Role of leptin on the expression of low density lipoprotein receptor.

BACKGROUND &
OBJECTIVES: Leptin resistance oriented hyperleptinaemia is a common problem in obese subjects in association with hypercholesterolaemia. The most common target for hypercholesterolaemia is impaired low density lipoprotein receptor (LDLR). This study was carried out to investigate whether any alteration in LDLR expression could explain the occurrence of hypercholesterolaemia in the event of hyperleptinaemia.
METHODS: Expression of LDLR and SREBP2 (sterol regulatory element binding protein 2) were examined in HepG2 cells by RT-PCR and Western blotting. JAK2 inhibitor II was used to verify the effect of JAK-STAT (Janus Kinase-Signal Transducer and Activator of Transcription) pathway (common mediator for cytokine signaling). Co-localization of LDLR and insulin receptor (IR) was examined by confocal microscopy.
RESULTS: Leptin was found to reduce the expression of LDLR and its transcription factor SREBP2. On the other hand, a weak signal for stimulation of LDLR by leptin was noted to be mediated by JAK2 pathway. But the joint effect of the two signaling pathways kept LDLR only in depressed mode in presence of leptin. Confocal microscopy showed that LDLR made an intensively co-localized complex with insulin receptor in presence of leptin. INTERPRETATION &
CONCLUSIONS: Our results show that though leptin stimulates LDLR expression very weakly through JAK-STAT signaling pathway, it mainly imposes inhibition on LDLR expression by inhibiting transcription factor SREBP2. The inter-association between LDLR and IR may be a reason to render LDLR functionally inactive in presence of leptin.

→ TASK INSTRUCTIONS: List every abbreviation that the leptin abstract above spells out in full, and give each one with its expansion.

→ PROVIDED RECORDS:

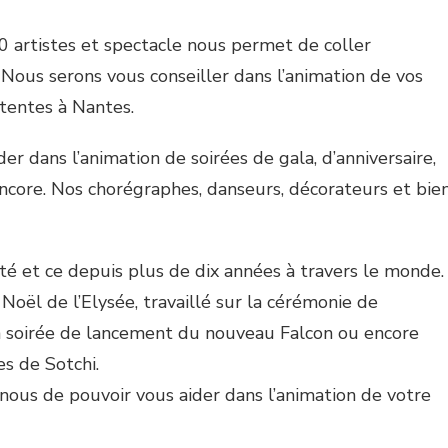
0 artistes et spectacle nous permet de coller
Nous serons vous conseiller dans l’animation de vos
tentes à Nantes.
er dans l’animation de soirées de gala, d’anniversaire,
ncore. Nos chorégraphes, danseurs, décorateurs et bie
ité et ce depuis plus de dix années à travers le monde.
oël de l’Elysée, travaillé sur la cérémonie de
 soirée de lancement du nouveau Falcon ou encore
s de Sotchi.
r nous de pouvoir vous aider dans l’animation de votre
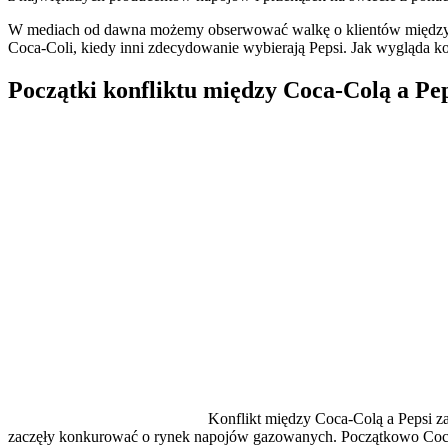
W mediach od dawna możemy obserwować walkę o klientów między C
Coca-Coli, kiedy inni zdecydowanie wybierają Pepsi. Jak wygląda kon
Początki konfliktu między Coca-Colą a Pe
Konflikt między Coca-Colą a Pepsi za
zaczęły konkurować o rynek napojów gazowanych. Początkowo Coca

→ EXPECTED ANSWER:
LDLR: low density lipoprotein receptor
SREBP2: sterol regulatory element binding protein 2
JAK-STAT: Janus Kinase-Signal Transducer and Activator of Transcription
IR: insulin receptor